A healthy small group ministry must be designed to meet people where they are so they have a chance to begin to see hope again. People are coming, whether they know it or not at the time, to find relationships. Since we know that relationships are what people are seeking, we have created a ministry designed to fill that need.
Our antiquated systems no longer work. They weren't designed to reach people with little or no Christian experience in their lives. They were designed for people who came from a world where there was structure and absolutes. They were great models that worked well in their time, but like music, they need to change or we will lose a whole generation.CHAPTER 2
THE FIRST STEPS ARE CRUCIAL
Step One: Bring the Lead Pastor on Board
Step Two: Convince the Powers That Be
The ground work is over.
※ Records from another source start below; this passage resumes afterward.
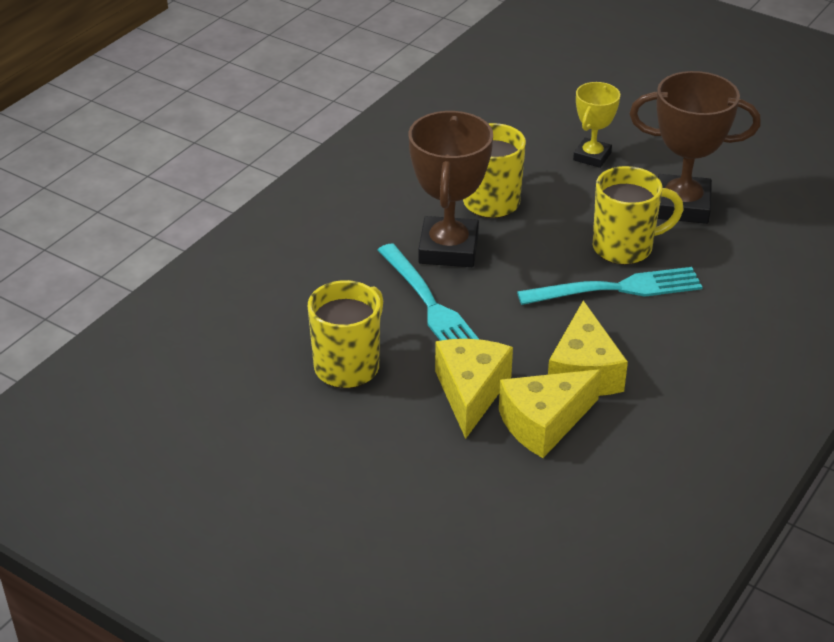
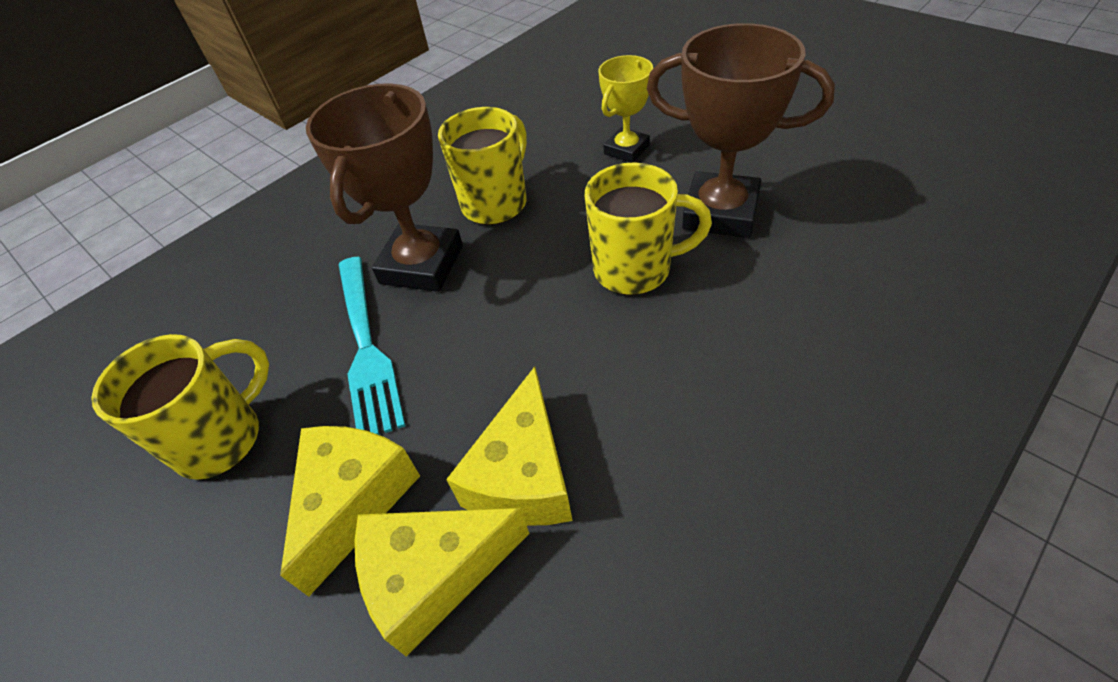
camera: 15 degrees right, 10 degrees up
(617, 289) = (609, 332): turquoise fork -> none

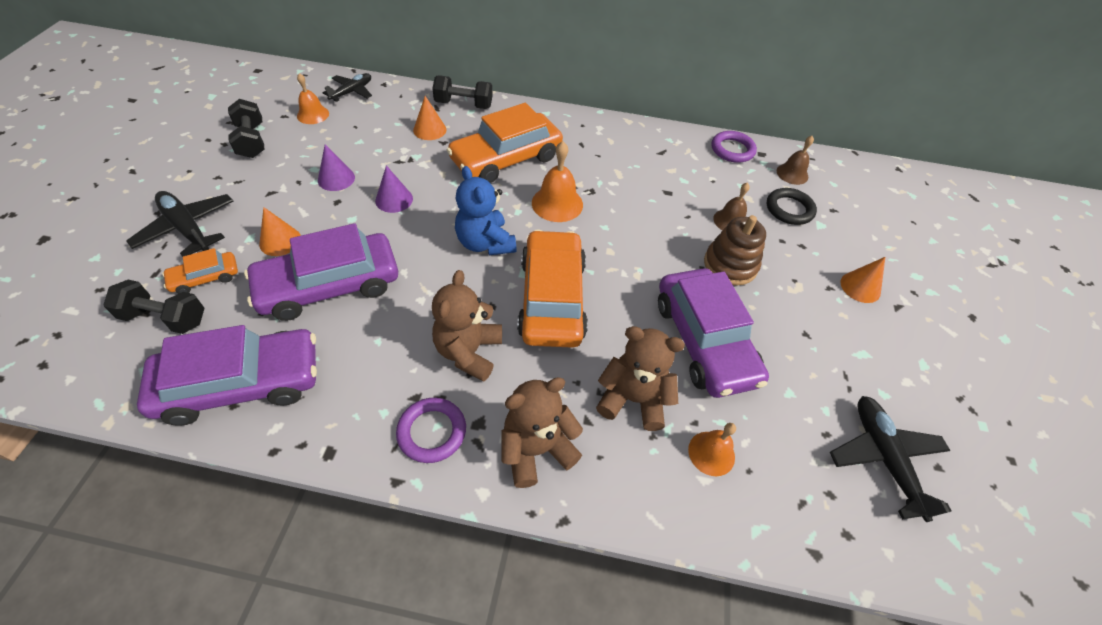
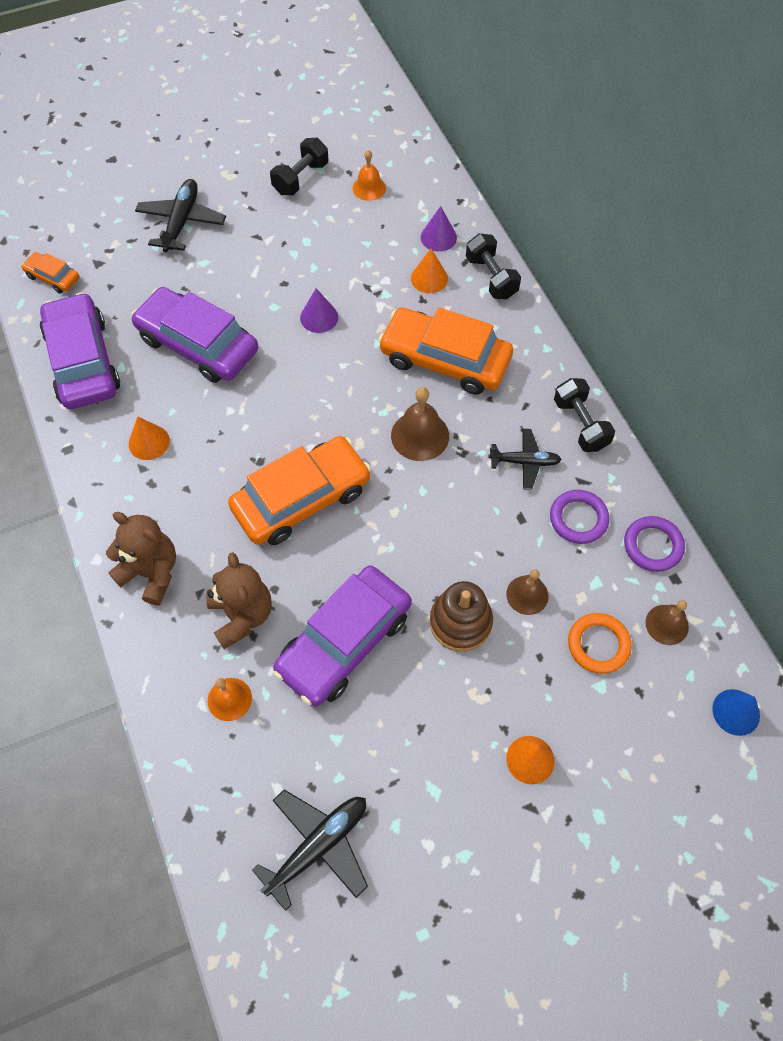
camera: 60 degrees right, 10 degrees up
(165, 318) = (101, 278): black dumbbell -> black dumbbell (580, 424)
(205, 278) = (148, 270): orange car -> orange car (53, 277)
(241, 383) = (83, 361): purple car -> purple car turned 150 degrees counterclockwise
(280, 241) = (215, 282): orange cone -> orange cone (149, 442)
(336, 178) = (308, 263): purple cone -> purple cone (438, 237)
(352, 92) = (425, 189): black plane -> black plane (525, 462)
(432, 432) = (121, 497): purple ring -> purple ring (578, 519)
(469, 352) = (204, 475): brown teddy bear -> none
(485, 243) = (324, 413): blue teddy bear -> none
(557, 203) = (420, 435): orange bell -> brown bell
(789, 209) = (598, 645): black ring -> orange ring
(868, 179) = (736, 712): none -> blue cone

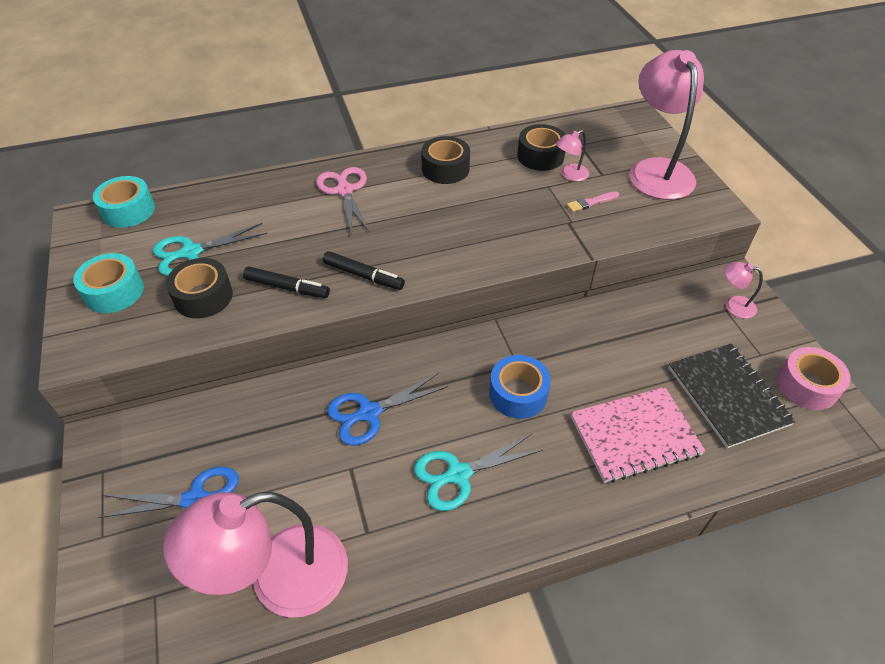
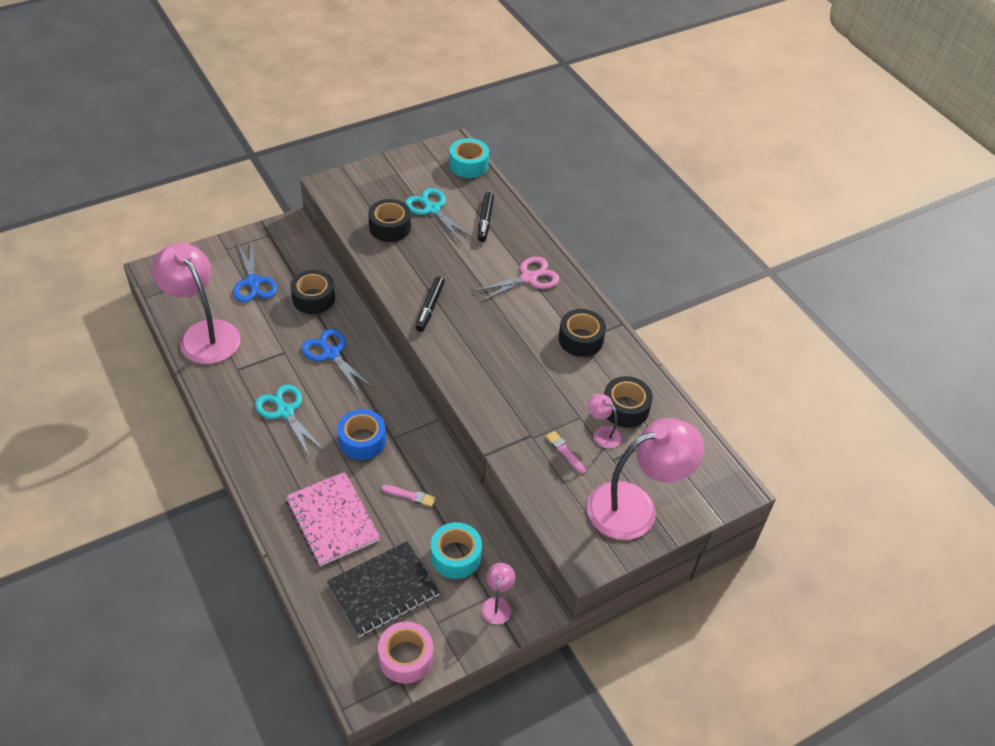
camera: 75 degrees right, 0 degrees up
(114, 292) = (385, 183): turquoise tape -> turquoise tape (455, 556)
(260, 424) = (313, 298): none -> black tape
(287, 288) = (408, 268): black marker -> black marker (485, 220)
(601, 357) = (410, 496): none -> pink brush

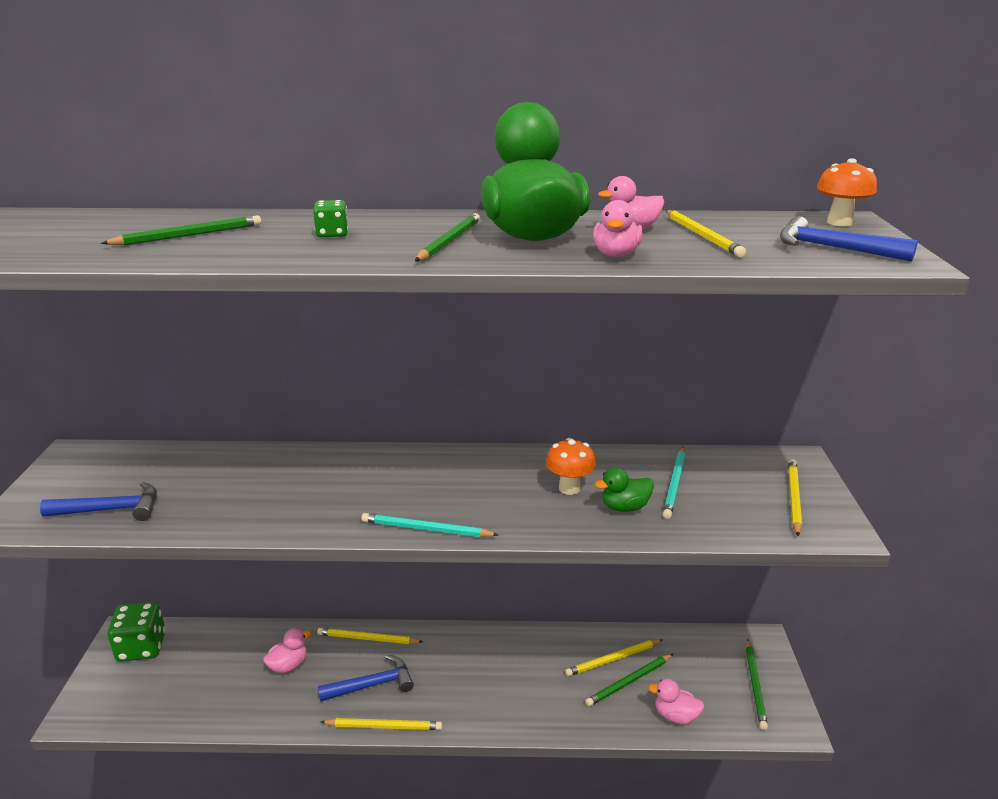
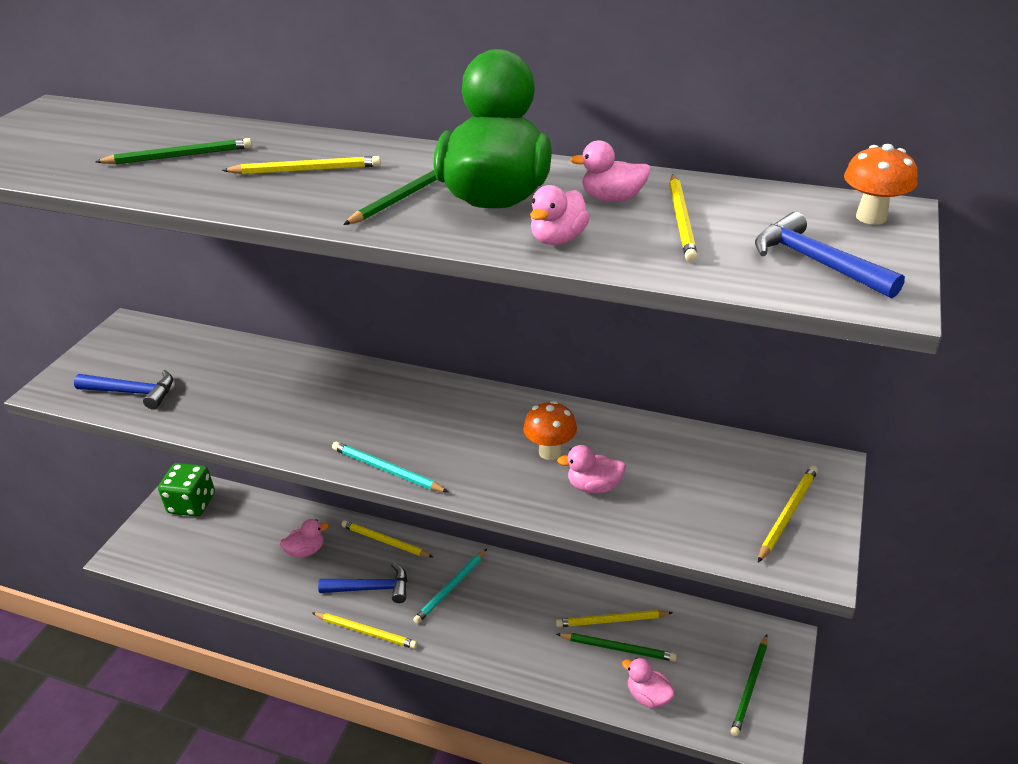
camera: 20 degrees right, 10 degrees up
(332, 234) = (305, 170): green dice -> yellow pencil
(624, 507) = (593, 486): green duck -> pink duck
(629, 681) = (618, 648): green pencil -> green pencil turned 150 degrees counterclockwise
(675, 484) = (664, 469): turquoise pencil -> turquoise pencil (451, 587)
Our goal now is to assist you in the birth or growth of your small group ministry. We want to make this so simple it can't fail. So don't skip a step throughout the rest of the book
Step One: Bring the Lead Pastor on Board
Both of us have had a lot of opportunities to work with pastors and leaders who are looking for help to get a small group ministry going. And one thing stands out: if the lead pastor isn't personally involved in the small group ministry and doesn't support it from the pulpit, small groups never reach their potential. We've never seen an exception! The church may become a church with a few small groups, but it never becomes a church of small groups. The participation of the lead pastor is the single most important thing you must have if you are going to have a strong small group ministry. It is your job as small group pastor or leader to get your lead pastor on board before doing anything else. You can talk about small groups all day, but it doesn't have the same impact as it does when your pastor talks about it once during worship. (Of course, if you are the lead pastor and the small group leader you must have the same level of commitment.)